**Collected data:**
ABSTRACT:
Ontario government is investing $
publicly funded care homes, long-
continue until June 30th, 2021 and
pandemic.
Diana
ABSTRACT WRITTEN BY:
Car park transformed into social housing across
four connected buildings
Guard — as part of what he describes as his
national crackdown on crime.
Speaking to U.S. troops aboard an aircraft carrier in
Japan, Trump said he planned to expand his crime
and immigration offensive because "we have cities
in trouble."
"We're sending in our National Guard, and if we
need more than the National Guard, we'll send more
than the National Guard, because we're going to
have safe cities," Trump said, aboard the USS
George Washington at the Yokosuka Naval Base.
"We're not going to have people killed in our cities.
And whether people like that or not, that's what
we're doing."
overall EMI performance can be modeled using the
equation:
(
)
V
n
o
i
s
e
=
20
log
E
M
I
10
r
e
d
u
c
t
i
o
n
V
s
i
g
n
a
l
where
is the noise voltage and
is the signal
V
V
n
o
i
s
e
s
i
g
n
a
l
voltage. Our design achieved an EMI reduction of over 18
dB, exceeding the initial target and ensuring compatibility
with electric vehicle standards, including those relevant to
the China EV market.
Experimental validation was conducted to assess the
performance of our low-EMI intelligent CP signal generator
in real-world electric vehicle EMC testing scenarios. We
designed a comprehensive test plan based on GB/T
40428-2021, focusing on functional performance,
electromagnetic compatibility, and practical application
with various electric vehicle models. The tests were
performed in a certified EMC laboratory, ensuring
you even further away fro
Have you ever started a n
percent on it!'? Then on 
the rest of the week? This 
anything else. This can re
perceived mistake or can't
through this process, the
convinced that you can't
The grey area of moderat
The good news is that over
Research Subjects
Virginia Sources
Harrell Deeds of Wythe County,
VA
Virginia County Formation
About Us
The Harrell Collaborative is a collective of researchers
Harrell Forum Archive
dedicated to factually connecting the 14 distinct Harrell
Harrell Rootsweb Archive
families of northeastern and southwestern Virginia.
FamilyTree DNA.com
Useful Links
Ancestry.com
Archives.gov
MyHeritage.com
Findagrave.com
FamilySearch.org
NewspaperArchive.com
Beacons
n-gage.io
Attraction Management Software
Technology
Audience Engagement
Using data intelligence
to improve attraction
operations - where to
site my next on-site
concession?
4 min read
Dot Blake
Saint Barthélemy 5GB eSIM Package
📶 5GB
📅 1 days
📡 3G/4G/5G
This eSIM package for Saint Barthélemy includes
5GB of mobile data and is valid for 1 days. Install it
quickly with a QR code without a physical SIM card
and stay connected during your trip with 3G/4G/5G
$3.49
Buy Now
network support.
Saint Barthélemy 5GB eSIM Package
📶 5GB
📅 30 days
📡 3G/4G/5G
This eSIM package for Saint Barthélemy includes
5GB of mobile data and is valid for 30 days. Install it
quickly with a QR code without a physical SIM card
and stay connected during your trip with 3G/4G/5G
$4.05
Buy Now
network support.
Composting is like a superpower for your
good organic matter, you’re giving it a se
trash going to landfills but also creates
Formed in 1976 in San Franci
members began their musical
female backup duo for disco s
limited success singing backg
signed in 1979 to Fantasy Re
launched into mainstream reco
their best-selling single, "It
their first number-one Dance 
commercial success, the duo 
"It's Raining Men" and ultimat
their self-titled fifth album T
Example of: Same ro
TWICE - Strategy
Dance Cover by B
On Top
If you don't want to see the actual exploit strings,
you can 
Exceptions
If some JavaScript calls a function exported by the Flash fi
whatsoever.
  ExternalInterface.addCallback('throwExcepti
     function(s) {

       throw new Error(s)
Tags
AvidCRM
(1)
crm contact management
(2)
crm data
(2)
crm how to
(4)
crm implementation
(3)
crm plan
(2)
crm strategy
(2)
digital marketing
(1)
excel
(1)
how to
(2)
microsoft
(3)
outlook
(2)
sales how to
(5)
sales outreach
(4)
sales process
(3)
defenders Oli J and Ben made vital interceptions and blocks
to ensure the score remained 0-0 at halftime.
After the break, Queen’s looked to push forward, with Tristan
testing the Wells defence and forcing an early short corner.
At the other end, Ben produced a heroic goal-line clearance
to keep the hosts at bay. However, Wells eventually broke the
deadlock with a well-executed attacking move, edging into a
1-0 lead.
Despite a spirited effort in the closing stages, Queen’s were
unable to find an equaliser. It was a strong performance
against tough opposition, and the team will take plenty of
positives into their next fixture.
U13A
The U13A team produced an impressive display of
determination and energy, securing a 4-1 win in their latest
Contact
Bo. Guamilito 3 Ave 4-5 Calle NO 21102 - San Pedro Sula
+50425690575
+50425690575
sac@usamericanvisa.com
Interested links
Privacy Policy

**Task details:**
Go through the entries and return each line where the word "said" appears.

**Exercise answer:**
Japan, Trump said he planned to expand his crime
have safe cities," Trump said, aboard the USS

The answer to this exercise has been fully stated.